Cuando los musulmanes dicen “Allah uak bar” (Dios es el más grande) o cuando mi abuela decía “vaya usted con Dios”, algo sucede más allá de la razón. Pero ya sabemos que decir agua no calma la sed así como decir comida no calma el hambre; entonces, no basta con apoyar al equipo para que este haga goles.
Ojalá entendiéramos
Por eso muchos combinan el medicamento y la oración; algunas, acciones y una súplica; una ayuda y un deseo explícito de ayuda. El problema, dicen los que se mueven por la fe, es que los médicos no creen y, entonces, fracasan por reducir todo a la razón.
Muy pocos aceptan lo contrario: que quedarse en la fe, con las narrativas y la enunciación, es un riesgo; uno muy grande. Decir “todo saldrá bien”, “tú puedes hacerlo”, “mañana será mejor” no sirven por sí solo.
Estamos en una fase mundial en la cual la inmensa mayoría enajenada no tiene tiempo para esas reflexiones, y solo dice “ojalá” con esperanza y hasta con algo de desafío al mundo que nos tocó vivir.
Y algunos, de los que tienen tiempo para pensar pensamientos y decir cosas, han optado por dejar de lado, por completo, la razón, atrincherándose en la fe y la palabra, como si bastara con “decretar” que se acabe el genocidio en Palestina.

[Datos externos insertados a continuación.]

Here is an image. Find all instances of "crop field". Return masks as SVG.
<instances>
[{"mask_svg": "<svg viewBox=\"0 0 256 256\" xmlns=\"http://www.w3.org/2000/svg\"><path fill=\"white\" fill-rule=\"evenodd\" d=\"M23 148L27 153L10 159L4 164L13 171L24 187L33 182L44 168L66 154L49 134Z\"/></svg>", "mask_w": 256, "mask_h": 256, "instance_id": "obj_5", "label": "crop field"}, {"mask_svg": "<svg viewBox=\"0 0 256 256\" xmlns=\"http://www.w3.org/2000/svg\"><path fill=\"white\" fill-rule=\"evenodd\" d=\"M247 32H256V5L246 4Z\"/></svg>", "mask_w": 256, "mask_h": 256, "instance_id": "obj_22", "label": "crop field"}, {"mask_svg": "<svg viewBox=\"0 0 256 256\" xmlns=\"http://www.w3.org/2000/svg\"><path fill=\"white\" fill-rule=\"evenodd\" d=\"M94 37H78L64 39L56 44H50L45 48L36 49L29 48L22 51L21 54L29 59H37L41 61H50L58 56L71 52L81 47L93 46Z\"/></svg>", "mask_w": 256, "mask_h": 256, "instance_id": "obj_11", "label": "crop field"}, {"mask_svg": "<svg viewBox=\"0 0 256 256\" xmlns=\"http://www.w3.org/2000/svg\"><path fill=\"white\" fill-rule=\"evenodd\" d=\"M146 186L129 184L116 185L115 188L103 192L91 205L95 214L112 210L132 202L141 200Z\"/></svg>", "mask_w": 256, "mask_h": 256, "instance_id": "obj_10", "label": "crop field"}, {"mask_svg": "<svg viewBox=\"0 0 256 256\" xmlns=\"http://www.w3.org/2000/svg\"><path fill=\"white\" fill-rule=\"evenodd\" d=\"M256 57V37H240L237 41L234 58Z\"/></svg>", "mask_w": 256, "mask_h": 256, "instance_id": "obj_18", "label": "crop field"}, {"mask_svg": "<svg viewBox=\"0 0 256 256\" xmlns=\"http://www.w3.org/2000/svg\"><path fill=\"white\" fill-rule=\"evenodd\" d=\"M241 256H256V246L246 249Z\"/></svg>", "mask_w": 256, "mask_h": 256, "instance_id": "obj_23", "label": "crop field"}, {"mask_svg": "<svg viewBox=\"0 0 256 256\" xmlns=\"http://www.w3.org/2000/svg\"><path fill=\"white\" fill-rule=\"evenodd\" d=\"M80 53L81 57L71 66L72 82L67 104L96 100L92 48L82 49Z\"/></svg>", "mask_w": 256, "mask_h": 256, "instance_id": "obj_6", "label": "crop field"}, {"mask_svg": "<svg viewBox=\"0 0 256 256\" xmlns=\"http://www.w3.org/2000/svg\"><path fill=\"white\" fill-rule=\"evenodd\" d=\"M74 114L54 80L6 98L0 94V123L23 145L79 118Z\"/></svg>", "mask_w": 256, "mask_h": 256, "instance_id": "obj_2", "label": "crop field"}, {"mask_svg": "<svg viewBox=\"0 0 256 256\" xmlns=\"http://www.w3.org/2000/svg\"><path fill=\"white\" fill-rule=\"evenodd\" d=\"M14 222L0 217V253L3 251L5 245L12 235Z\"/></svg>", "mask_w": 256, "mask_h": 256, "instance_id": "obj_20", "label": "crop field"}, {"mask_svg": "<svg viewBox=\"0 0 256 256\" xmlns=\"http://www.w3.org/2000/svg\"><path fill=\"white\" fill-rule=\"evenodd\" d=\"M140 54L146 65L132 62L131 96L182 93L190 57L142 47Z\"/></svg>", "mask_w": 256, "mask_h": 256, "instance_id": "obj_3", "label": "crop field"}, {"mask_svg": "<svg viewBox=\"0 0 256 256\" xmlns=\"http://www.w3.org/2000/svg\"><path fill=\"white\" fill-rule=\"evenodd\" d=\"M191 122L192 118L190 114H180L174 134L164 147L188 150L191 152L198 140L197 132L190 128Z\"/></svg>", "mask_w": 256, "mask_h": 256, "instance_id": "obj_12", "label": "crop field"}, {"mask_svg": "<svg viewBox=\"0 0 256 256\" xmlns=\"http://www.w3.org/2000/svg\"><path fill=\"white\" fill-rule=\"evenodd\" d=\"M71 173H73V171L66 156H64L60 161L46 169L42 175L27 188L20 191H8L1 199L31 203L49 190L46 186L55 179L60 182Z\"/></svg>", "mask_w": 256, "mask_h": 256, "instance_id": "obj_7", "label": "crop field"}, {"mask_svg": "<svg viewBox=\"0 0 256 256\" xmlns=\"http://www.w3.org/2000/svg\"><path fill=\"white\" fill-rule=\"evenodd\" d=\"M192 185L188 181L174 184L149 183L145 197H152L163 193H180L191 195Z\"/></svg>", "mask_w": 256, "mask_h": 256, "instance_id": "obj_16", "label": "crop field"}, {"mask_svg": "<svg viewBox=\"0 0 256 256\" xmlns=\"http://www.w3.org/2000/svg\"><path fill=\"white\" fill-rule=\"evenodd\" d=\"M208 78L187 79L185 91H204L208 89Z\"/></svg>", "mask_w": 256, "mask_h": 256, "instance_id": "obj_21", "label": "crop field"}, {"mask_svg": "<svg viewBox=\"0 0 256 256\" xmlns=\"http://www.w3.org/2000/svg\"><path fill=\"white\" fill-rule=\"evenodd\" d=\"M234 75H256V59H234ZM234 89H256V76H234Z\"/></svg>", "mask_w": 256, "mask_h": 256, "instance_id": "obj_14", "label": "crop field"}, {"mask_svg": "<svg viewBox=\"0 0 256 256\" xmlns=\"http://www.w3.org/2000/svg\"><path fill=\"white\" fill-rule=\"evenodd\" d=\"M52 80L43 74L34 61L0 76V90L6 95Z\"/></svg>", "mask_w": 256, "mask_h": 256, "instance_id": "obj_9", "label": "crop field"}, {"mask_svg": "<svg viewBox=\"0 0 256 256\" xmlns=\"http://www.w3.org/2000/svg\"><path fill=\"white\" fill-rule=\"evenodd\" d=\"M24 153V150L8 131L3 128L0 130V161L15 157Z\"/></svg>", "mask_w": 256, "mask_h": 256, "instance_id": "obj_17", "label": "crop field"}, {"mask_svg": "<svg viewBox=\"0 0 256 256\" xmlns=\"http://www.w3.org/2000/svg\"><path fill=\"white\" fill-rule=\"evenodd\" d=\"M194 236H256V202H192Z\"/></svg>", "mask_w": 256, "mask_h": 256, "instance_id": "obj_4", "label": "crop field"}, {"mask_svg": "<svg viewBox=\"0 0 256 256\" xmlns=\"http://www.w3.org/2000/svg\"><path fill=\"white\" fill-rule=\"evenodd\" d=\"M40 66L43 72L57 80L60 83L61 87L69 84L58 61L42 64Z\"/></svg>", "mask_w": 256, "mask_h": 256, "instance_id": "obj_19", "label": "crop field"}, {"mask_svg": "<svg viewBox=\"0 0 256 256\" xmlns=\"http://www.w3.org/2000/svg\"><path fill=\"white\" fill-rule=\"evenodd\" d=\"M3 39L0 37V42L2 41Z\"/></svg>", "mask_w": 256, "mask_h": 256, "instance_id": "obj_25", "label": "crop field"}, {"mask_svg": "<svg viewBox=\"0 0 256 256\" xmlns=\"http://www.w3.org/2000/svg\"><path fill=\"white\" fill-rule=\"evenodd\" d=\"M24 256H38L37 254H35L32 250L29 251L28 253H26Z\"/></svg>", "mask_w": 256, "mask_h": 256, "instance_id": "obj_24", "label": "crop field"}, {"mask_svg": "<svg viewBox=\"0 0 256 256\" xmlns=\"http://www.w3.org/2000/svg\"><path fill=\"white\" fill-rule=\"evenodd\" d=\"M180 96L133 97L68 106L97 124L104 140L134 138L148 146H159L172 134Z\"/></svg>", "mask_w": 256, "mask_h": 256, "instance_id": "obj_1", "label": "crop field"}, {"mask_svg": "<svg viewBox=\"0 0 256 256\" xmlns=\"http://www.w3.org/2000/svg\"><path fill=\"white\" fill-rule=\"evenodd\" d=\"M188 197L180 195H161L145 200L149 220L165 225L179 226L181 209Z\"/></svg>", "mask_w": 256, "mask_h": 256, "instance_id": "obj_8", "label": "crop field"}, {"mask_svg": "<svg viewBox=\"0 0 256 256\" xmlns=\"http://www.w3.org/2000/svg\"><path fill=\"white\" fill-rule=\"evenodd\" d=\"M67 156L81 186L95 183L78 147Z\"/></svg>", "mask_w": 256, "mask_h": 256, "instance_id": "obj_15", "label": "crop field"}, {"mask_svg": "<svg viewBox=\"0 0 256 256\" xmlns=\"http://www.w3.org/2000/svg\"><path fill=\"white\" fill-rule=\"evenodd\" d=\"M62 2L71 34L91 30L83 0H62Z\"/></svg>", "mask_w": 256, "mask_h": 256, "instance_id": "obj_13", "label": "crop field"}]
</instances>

“Decretar” se ha vuelto más y más masivo con los likes de las redes sociales. El problema es cuando creemos que solo basta “decretar”, que solo basta un comunicado para exorcizar la realidad, que es suficiente la tribuna y no la calle, que es mejor un decreto que una acción, que una norma por si sola cambia el mundo, que una cita nos exime, que un discurso nos condena.
Hasta viejos leninistas insisten en la frase “decir también es un hacer”, mientras acusan a los que hacen de pragmatismo, de asistencialismo, de tareismo, cuando, según ellos, debemos hacer una reflexión sesuda en mitad del tsunami.
Un niño con hambre en Gaza no necesita en este momento un discurso sobre los derechos que les prometen -y no cumplen-, como los Convenios de Ginebra; necesita un plato de comida, necesita un calmante, una mano real.
Creo que, además, el “ojalá” funciona ante quienes también aceptan el valor de las palabras, de la oración o de la plegaria; ese no es el caso de Israel al que ni siquiera le importa lo que diga el derecho, mucho menos lo que diga una súplica. Y escoger métodos que sean ineficaces no es un problema de Israel sino de quienes lo enfrentan.
Y así vamos por el mundo: renunciando a la práctica, atrincherados en el «ojalá» como si fuera la única opción, y luego nos quejamos de que el like de las redes sociales no acabó el hambre en África, ni el comunicado evitó la matanza. La discusión semántica nos ha hecho esclavos de la “banalidad del bien”. Ojalá entendiéramos que solo decir no es suficiente.
PD: los pocos burócratas que entienden que hay que pasar de la palabra a la acción a veces creen que escribir es un hacer. HEHF. Ahora, lo importante es el anuncio del hecho y no el hecho mismo. Fin del comunicado.